Reinhardt Hamman

Personal information
- Nationality: South African
- Born: 20 February 1990 (age 36) Cape Town, South Africa
- Height: 181 cm (71 in)

Sport
- Country: South Africa
- Sport: Athletics
- Disability class: F38
- Event(s): shot put javelin throw discus throw
- Coached by: (Daniel Damon (javelin)

Medal record
Paralympic athletics
Representing South Africa
Paralympic Games
| Gold medal – first place | 2016 Rio de Janeiro | Javellin throw - F38 |
IPC Athletics World Championships
| Gold medal – first place | 2013 Lyon | Javelin F37/38 |
| Gold medal – first place | 2015 Doha | Javelin F38 |
| Silver medal – second place | 2015 Doha | Shot put F38 |

= Reinhardt Hamman =

South African Paralympic athlete

Reinhardt Hamman (born 20 February 1990) is a Paralympian Track and field athlete from South Africa competing mainly in category F38 throwing events.

==Athletics career==
Hamman took up athletics at the age of 13 at Vista Nova Primary School in Rondebosch. In 2009 he quit the sport following his disappointment at not qualifying for the 2008 Summer Paralympics in Beijing. He returned to the sport in 2013, and was selected for the South African team o compete at the 2013 IPC Athletics World Championships in Lyon.

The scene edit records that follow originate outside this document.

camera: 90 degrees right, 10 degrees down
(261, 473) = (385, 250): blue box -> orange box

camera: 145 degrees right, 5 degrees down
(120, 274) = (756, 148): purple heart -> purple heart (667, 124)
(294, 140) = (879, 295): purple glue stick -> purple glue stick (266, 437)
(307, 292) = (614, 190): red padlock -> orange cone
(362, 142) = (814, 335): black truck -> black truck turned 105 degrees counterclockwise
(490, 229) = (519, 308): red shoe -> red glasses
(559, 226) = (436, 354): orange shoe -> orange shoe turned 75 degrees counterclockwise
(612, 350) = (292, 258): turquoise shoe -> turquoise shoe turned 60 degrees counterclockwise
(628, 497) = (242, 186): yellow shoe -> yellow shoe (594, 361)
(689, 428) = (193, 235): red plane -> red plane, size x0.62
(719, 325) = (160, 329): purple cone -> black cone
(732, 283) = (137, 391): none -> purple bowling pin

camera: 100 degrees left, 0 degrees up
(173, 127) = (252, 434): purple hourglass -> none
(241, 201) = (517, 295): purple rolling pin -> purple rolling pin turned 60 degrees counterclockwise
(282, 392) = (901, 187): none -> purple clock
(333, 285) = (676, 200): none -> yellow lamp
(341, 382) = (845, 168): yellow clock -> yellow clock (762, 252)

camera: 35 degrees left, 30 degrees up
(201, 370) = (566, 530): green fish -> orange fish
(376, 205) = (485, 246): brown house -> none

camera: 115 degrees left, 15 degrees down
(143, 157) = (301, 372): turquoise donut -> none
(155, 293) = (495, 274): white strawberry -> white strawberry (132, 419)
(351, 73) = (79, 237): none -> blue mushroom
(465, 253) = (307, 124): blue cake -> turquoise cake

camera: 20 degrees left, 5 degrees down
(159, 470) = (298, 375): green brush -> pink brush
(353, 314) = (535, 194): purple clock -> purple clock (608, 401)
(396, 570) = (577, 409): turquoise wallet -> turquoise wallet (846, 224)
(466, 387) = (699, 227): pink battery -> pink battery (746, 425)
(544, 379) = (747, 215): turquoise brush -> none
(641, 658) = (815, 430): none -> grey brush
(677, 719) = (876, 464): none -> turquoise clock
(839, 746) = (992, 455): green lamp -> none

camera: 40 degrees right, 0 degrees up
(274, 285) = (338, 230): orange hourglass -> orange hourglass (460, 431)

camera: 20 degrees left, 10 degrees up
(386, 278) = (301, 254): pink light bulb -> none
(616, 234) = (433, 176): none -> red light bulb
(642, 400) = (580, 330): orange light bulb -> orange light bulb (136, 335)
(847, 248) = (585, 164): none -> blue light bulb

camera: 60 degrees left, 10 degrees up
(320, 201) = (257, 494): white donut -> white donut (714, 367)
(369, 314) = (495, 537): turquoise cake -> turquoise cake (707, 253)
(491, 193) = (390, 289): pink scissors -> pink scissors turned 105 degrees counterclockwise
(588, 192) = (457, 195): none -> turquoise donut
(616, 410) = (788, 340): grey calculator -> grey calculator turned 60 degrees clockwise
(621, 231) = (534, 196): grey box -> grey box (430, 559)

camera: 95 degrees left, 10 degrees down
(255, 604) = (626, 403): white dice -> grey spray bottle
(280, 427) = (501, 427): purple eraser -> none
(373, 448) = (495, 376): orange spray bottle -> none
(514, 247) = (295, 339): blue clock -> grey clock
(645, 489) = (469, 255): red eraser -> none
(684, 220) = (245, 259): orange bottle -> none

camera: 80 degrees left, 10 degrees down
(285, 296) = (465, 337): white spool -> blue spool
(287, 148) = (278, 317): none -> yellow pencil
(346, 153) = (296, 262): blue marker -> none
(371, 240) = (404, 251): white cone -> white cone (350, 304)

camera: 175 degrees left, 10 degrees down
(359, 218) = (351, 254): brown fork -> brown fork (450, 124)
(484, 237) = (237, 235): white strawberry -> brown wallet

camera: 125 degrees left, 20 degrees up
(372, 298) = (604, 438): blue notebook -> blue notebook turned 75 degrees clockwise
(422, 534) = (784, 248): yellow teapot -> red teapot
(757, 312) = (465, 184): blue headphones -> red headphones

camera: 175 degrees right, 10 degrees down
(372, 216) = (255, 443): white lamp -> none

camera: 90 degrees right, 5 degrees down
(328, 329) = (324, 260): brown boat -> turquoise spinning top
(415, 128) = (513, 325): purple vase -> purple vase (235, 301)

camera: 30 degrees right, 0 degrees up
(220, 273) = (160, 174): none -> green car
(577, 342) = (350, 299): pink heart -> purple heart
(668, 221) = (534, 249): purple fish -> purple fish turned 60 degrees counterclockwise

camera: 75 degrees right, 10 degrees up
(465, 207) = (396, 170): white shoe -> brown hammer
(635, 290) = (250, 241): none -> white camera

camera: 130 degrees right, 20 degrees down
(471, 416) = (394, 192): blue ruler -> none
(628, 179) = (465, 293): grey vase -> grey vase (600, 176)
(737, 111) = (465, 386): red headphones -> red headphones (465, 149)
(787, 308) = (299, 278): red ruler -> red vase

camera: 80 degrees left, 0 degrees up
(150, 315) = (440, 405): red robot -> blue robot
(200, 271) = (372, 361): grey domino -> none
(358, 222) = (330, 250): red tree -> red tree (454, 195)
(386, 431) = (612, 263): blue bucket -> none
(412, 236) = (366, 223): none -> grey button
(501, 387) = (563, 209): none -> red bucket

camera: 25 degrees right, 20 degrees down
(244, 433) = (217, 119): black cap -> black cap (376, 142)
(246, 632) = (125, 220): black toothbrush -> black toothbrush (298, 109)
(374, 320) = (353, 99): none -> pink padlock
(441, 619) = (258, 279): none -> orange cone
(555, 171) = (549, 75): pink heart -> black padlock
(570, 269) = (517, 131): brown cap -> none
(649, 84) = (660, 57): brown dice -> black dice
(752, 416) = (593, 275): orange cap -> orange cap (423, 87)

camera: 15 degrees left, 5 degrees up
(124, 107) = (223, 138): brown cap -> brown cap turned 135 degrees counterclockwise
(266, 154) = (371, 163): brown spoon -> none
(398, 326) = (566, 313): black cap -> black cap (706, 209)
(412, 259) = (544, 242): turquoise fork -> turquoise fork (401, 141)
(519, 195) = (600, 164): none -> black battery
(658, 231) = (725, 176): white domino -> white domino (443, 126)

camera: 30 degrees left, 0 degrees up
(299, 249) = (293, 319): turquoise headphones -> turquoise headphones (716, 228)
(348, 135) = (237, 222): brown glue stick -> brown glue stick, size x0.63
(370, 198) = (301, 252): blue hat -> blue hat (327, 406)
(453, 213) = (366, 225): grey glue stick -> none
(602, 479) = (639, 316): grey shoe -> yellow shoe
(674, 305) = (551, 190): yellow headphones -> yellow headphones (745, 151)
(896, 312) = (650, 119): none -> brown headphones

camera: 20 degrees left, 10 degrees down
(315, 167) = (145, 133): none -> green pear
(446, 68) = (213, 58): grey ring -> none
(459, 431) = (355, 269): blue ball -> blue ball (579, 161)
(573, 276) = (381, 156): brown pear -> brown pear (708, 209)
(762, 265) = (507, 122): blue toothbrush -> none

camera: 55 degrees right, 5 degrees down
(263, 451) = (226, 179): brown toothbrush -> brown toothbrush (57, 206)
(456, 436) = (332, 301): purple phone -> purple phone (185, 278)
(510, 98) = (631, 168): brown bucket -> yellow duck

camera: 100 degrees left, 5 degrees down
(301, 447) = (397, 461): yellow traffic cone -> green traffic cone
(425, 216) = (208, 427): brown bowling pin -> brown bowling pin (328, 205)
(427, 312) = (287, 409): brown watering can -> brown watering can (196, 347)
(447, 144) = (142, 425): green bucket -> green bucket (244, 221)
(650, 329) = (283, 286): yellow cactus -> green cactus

He took part in the javelin throw and shot put, finishing fifth in the shot, but threw a distance of 45.72 metres in the javelin to take the gold medal. Two years later he competed at the 2015 World Championships in Doha, winning gold in the javelin and silver in the shot put.

==Personal history==
Hamman was born in Cape Town, South Africa in 1990. He has cerebral palsy.